Absent mindedly, he placed his hand on her shoulder. Realizing what he did, he froze, but when he got no reaction either physically, or any fear from her scent, he relaxed, letting the weight of his arm fall over her protectively.
"Asta," he asked, changing the subject. She needed to sleep. But he needed to know. Clearly there was more different about their clans than what they ate. "Do the deer believe in true mates?"
"Yes."
"How... how are you taught to know?"
He could feel her shuffle under her blanket cocoon. Once again he couldn't read her. Was she trying to gather her thoughts? Was she unhappy with the question?"
"It's all so abstract," she concluded. "But we are taught that when you know, you know. That when you find the person, it's an unmistakable force that brings you together. Scent is so important to us, as shifters and people of the forest, that that's the first thing we are taught, but it's like a... warmth, a glow, something that hits you in your gut. And we all mistake our first loves as fawns for it, of course. But we're told that it'll just knock you down if you ever find it."

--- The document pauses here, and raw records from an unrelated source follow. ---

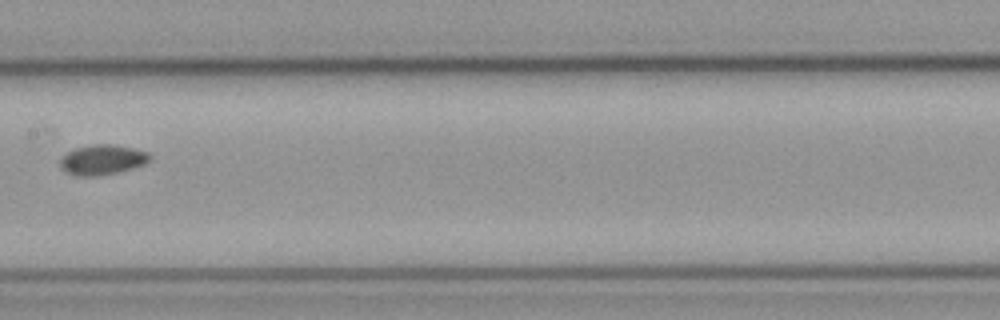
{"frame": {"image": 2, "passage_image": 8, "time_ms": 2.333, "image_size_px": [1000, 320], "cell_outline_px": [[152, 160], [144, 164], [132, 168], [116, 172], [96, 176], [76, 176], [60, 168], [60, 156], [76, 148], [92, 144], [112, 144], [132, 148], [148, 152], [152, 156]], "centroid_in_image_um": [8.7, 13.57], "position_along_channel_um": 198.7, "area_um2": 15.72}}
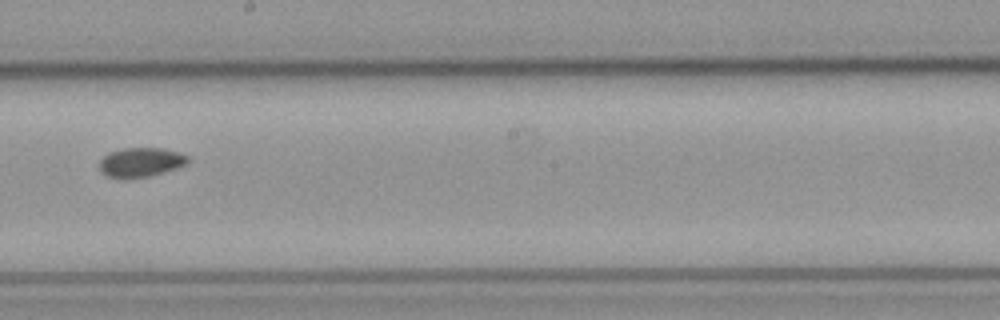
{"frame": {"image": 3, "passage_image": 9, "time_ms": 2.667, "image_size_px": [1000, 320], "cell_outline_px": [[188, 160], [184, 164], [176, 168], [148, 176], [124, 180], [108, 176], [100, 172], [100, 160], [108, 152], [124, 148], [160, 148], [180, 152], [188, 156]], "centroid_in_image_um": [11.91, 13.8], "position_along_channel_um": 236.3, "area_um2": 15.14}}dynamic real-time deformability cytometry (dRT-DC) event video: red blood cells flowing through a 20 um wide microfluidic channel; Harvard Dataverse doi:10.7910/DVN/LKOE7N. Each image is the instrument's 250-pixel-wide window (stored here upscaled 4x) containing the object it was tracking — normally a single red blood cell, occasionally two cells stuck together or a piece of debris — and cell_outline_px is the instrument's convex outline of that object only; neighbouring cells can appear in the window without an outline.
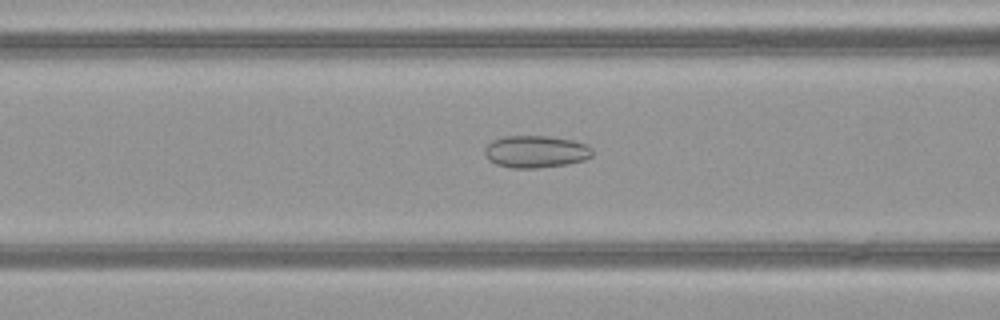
{"species": "common noctule bat (a hibernating species)", "species_latin": "Nyctalus noctula", "temperature_condition": "warm", "stored_images_in_passage": 45, "camera_frame_rate_fps": 3000, "um_per_image_px": 0.085, "animal": {"sex": "female", "body_mass_g": 21.9}, "frame": {"image": 1, "passage_image": 15, "time_ms": 4.667, "image_size_px": [1000, 320], "cell_outline_px": [[592, 156], [584, 160], [564, 164], [536, 168], [512, 168], [496, 164], [488, 160], [484, 156], [484, 148], [492, 140], [504, 136], [548, 136], [572, 140], [588, 144], [592, 148]], "centroid_in_image_um": [45.51, 12.88], "position_along_channel_um": 121.1, "area_um2": 20.29}}
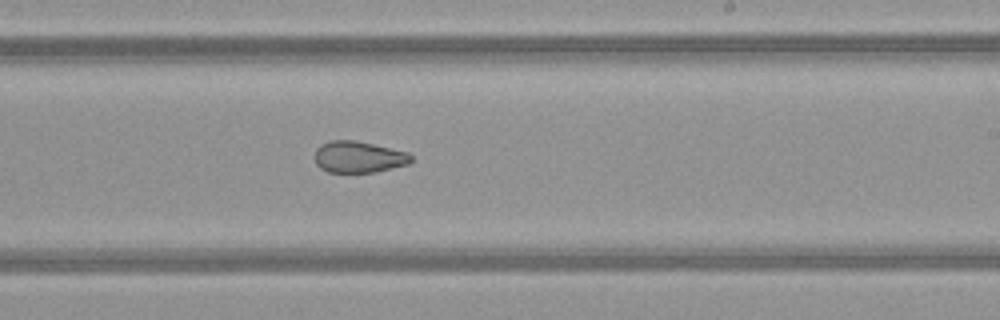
{"frame": {"image": 2, "passage_image": 25, "time_ms": 8.0, "image_size_px": [1000, 320], "cell_outline_px": [[412, 160], [408, 164], [376, 172], [328, 172], [320, 168], [316, 164], [316, 148], [320, 144], [332, 140], [352, 140], [372, 144], [408, 152], [412, 156]], "centroid_in_image_um": [30.48, 13.34], "position_along_channel_um": 258.5, "area_um2": 17.57}}
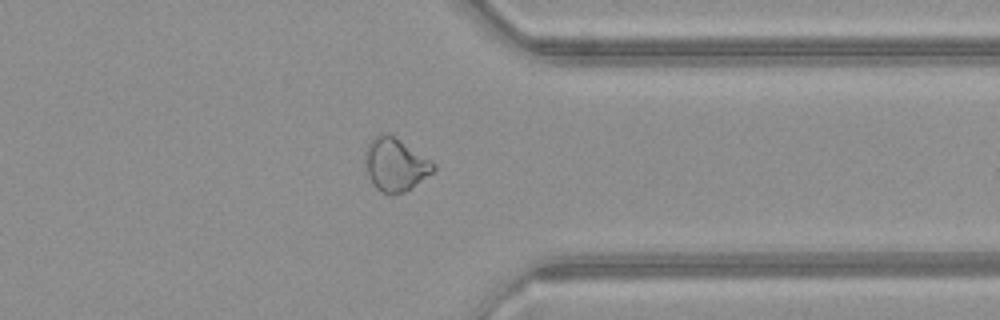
{"frame": {"image": 3, "passage_image": 34, "time_ms": 11.0, "image_size_px": [1000, 320], "cell_outline_px": [[436, 168], [432, 172], [404, 192], [392, 196], [388, 196], [376, 188], [372, 184], [368, 176], [364, 156], [364, 152], [368, 144], [380, 132], [384, 132], [392, 136], [432, 160], [436, 164]], "centroid_in_image_um": [33.58, 14.01], "position_along_channel_um": 377.8, "area_um2": 20.98}, "authors_computed_cell_mechanics": {"area_um2": 21.3282, "velocity_mm_per_s": 4.1242, "shape_relaxation_time_tau1_ms": null, "shape_relaxation_time_tau2_ms": 1.6312, "deformation_change_tau1": null, "deformation_change_tau2": 0.0816}}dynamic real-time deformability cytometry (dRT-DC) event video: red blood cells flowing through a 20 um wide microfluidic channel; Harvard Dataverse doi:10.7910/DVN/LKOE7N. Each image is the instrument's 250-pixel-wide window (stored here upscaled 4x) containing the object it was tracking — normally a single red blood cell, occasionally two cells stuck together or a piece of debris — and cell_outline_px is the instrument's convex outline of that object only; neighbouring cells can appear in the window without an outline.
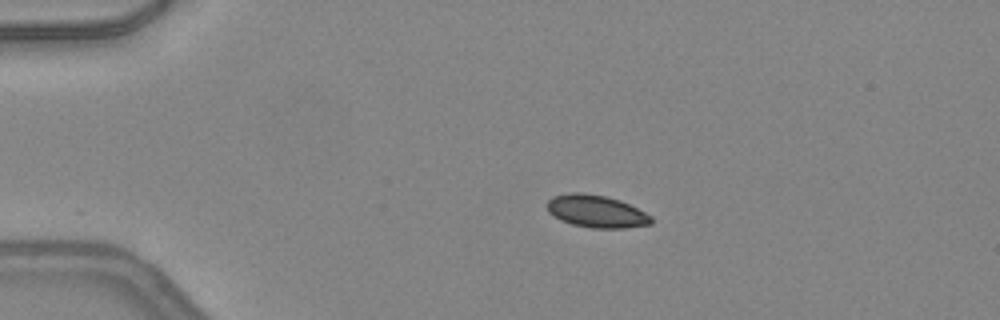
{"species": "common noctule bat (a hibernating species)", "species_latin": "Nyctalus noctula", "temperature_condition": "warm", "stored_images_in_passage": 39, "camera_frame_rate_fps": 3000, "um_per_image_px": 0.085, "animal": {"sex": "female", "body_mass_g": 24.6, "forearm_length_mm": 56.2}, "frame": {"image": 1, "passage_image": 1, "time_ms": 0.0, "image_size_px": [1000, 320], "cell_outline_px": [[652, 224], [624, 228], [592, 228], [572, 224], [560, 220], [548, 212], [544, 204], [552, 196], [572, 192], [584, 192], [604, 196], [620, 200], [652, 216]], "centroid_in_image_um": [50.64, 17.96], "position_along_channel_um": 34.4, "area_um2": 19.83}}
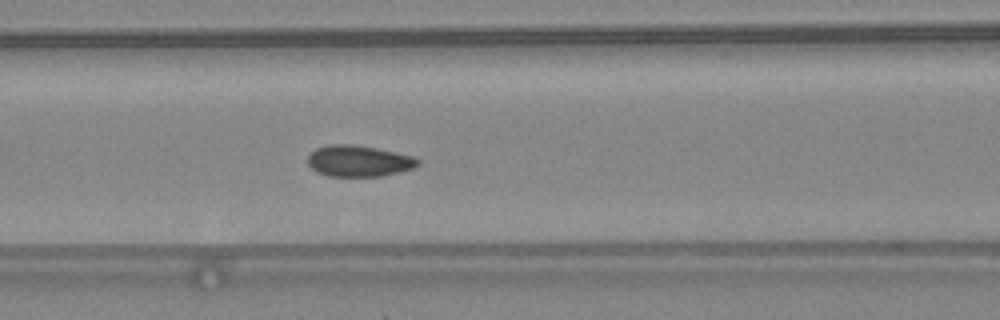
{"frame": {"image": 2, "passage_image": 12, "time_ms": 3.667, "image_size_px": [1000, 320], "cell_outline_px": [[420, 164], [416, 168], [380, 176], [328, 176], [316, 172], [308, 164], [308, 156], [316, 148], [332, 144], [352, 144], [376, 148], [416, 156], [420, 160]], "centroid_in_image_um": [30.54, 13.68], "position_along_channel_um": 136.1, "area_um2": 20.17}}
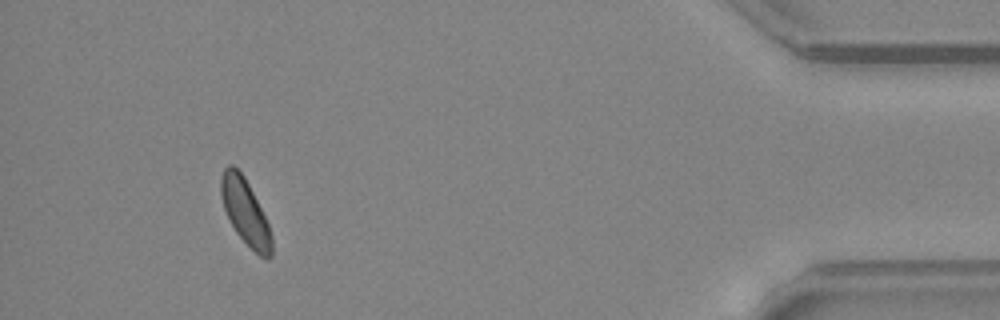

"That's what we're taught, too," nodded Molaki, tipping his head back to rest on the wall, looking at the ceiling.
"And do you believe it?"
It was Molaki who took the time to writhe in the question, before he set his jaw in determination. "I had no opinion, until today. Today, I believe it."
Unless she's bewitched me, he felt the nagging in the back of his brain again.
"Do you?" He felt like he was interrogating her now, but still. Again. He had to know.
Asta answered much faster than he expected, snorting seemingly at herself.
"If true mates weren't real, your pack wouldn't have gotten within a mile of me. I scented you far out, but I was so confused by what I had found, it stunned me. I was like a, what do you say? Sitting duck?"
Ducks weren't anything deer kept track of, not a food source, but she had heard the phrase many times, a relic of when the herbivores and lived in harmony.
Molaki laughed again, this one more hearty, both of them becoming more aware of the guard outside as they shuffled their feet when they heard the commotion inside.
But at least they had said the words to each other. In a roundabout way. Asta wriggled herself closer to the wolf, resting her head now in his lap rather than on the ground.
"Lavender," she said softly.
"You asked before, back in the woods, what you smelled like to me. I was in the middle of an autumn forest, with all the damp earth, moss, the crisp of winter winds, the late fungi, and suddenly I took in the smell of sage, and lavender, like it was all around me. And the feeling of comfort and safety, even though I was in the least safe position I had ever put myself in."
Asta could feel Molaki's heart pick up over her head, as he swallowed hard and decided to make his move, scooping her up in her blanket roll and propping her up on his body, up against his chest to he could cradle her.
"I promise, I won't let anyone touch you, Asta. Please. Please sleep."